Nicht genehmigungsbedürftig sind Anlagen, die kein Genehmigungsverfahren im Sinne des Bundes-Immissionsschutzgesetzes durchlaufen müssen.
Zuständige Stelle
Immissionsschutzbehörden der Landkreise, kreisfreien Städte und großen kreisangehörigen Städte
Kosten (Gebühren, Auslagen, etc.)
Es fallen keine Kosten an.
Hinweise (Besonderheiten)
Erstatten Sie die Anzeige nicht, nicht richtig oder nicht rechtzeitig, begehen Sie eine Ordnungswidrigkeit.
Voraussetzungen
Sie möchten eine nicht genehmigungsbedürftige ortsfeste Anlage zum Umfüllen oder Lagern von Ottokraftstoffen, Kraftstoffgemischen oder Rohbenzin in Betrieb nehmen.
Verfahrensablauf
- Sie reichen Ihre Anzeige bei der für Sie zuständigen Behörde ein.
- Die zuständige Behörde prüft Ihre Anzeige.

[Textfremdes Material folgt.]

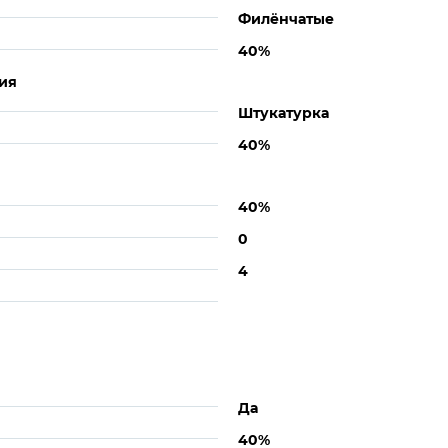
Филёнчатые
40%
ия
Штукатурка
40%
40%
0
4
Да
40%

- Bei Bedarf kommt die zuständige Behörde für Rückfragen auf Sie zu.
Fristen
Sie müssen die Anzeige vor der beabsichtigten Inbetriebnahme der Anlage einreichen.
Rechtsbehelf
Keiner. Bei der Verwaltungsleistung handelt es sich um einen Realakt, gegen den kein Rechtsbehelf möglich ist.
Handlungsgrundlage(n)
- § 8 Verordnung zur Begrenzung der Emissionen flüchtiger organischer Verbindungen beim Umfüllen oder Lagern von Ottokraftstoffen, Kraftstoffgemischen oder Rohbenzin) (20. BImSchV)
- Zwanzigste Verordnung zur Durchführung des Bundes-Immissionsschutzgesetzes (20. BImSchV)
- Bundes-Immissionsschutzgesetz (BImSchG)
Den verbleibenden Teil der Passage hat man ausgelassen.